Featured Golf News
Project Reclaims Tillinghast Pedigree at Rock Hill CC
Golf course architect Kris Spence has completed a major renovation of Rock Hill Country Club in South Carolina. Spence was tasked with restoring the features and flair of the front nine designed by the legendary A.W. Tillinghast in 1934, while re-working the back nine, added in 1974.
A View Across the Remodeled Rock Hill CC
(Photo by Todd Bush)
Spence located a high-quality aerial photo from 1941 to guide his work on the Tillinghast nine. For the home half, he relied on his acumen shaped by years of restoring classic golf courses crafted by designers like Tillinghast, Donald Ross and Ellis Maples.
"When I first toured the property, it was obvious there were really strong bones to the Tillinghast side, so we restored that nine," Spence said. "On the back nine, we remodeled the bunkers and adjusted the green contours in the spirit of Tillinghast's work on the front nine. This greatly improved the continuity and cohesiveness of the entire golf course."
The end result is a dramatic improvement to the only Tillinghast-designed golf course in South Carolina. The seven-month project wrapped up in August, with the course reopening in early September.
"The comments we're getting are very positive. Members find the greens much more interesting," said Spence. "We reclaimed about 30 percent of putting surface area. Many of the great pin locations Mr. Tillinghast built into the greens had been lost. I'm extremely excited about how it's turned out."
In addition to extensive work on the green complexes, a total of 74 bunkers were created throughout the course. Some were reinstated on the front nine based on the aerial photo, while others were added to the back nine for strategic purposes.
A particular point of emphasis was reclaiming Tillinghast's "great hazard" on the seventh hole, a straightaway par-5. The original design featured an area of mounds, bunkers and native grasses which terminated the fairway just past the halfway mark. This was likely influenced by the famed "Hell's Half Acre" at Pine Valley in New Jersey.
Spence brought that feature back to life with nine bunkers set amid distinct mounding. "It's a half-acre expanse of hazard that requires the modern player to challenge its leading edge to have a go at the green in two," Spence explained.
The demands of this project also highlighted the ability of Spence Golf Inc. to handle all phases of the design-build process in an economically efficient manner.
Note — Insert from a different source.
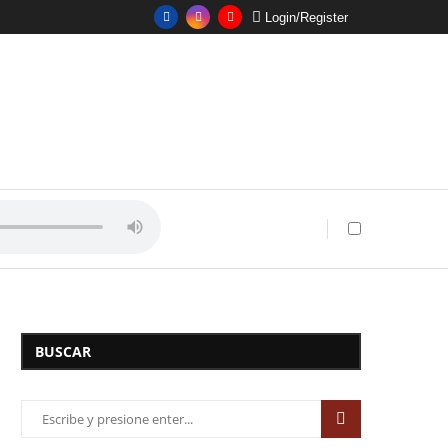
Login/Register
BUSCAR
Spence's master plan for Rock Hill Country Club was created in 2007. However, the economic downturn delayed the project until February of this year, when the decision was made to push forward with a modified version of the plan.
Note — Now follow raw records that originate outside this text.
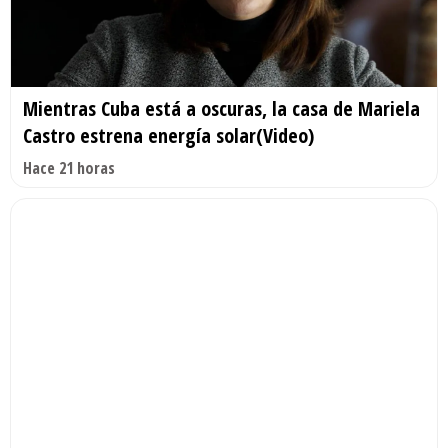
Mientras Cuba está a oscuras, la casa de Mariela
Castro estrena energía solar(Video)
Hace 21 horas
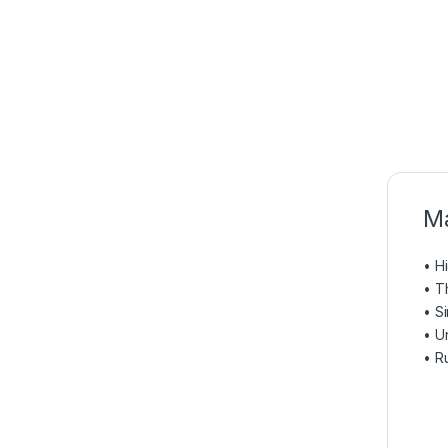
Ma
• H
• T
• S
• U
• R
At that point, Spence took bent grass out of the equation for the greens and opted for an ultra-dwarf Bermuda grass. That allowed the company's construction arm to rebuild the greens more efficiently by reclaiming and utilizing existing soil, an option not available with bent.
"We devised a solution to soften the slopes and re-grass the greens without rebuilding them," Spence said. "We peeled off 8-10 inches of soil, reshaped underneath and added drainage in key spots, then pushed that material back over the green and amended it with sand."
That strategy resulted in a $300,000 reduction to the project's cost, without affecting the quality of the finished product. "What I like most about this project is that Mr. Tillinghast gave us a lot to go back to and work with, while also providing us a lot of information we could use on the other nine to put cohesiveness into it," said Spence. "Now you don't feel like you're playing nine holes designed by one man and nine holes designed by Tillinghast. It has the same architectural style throughout."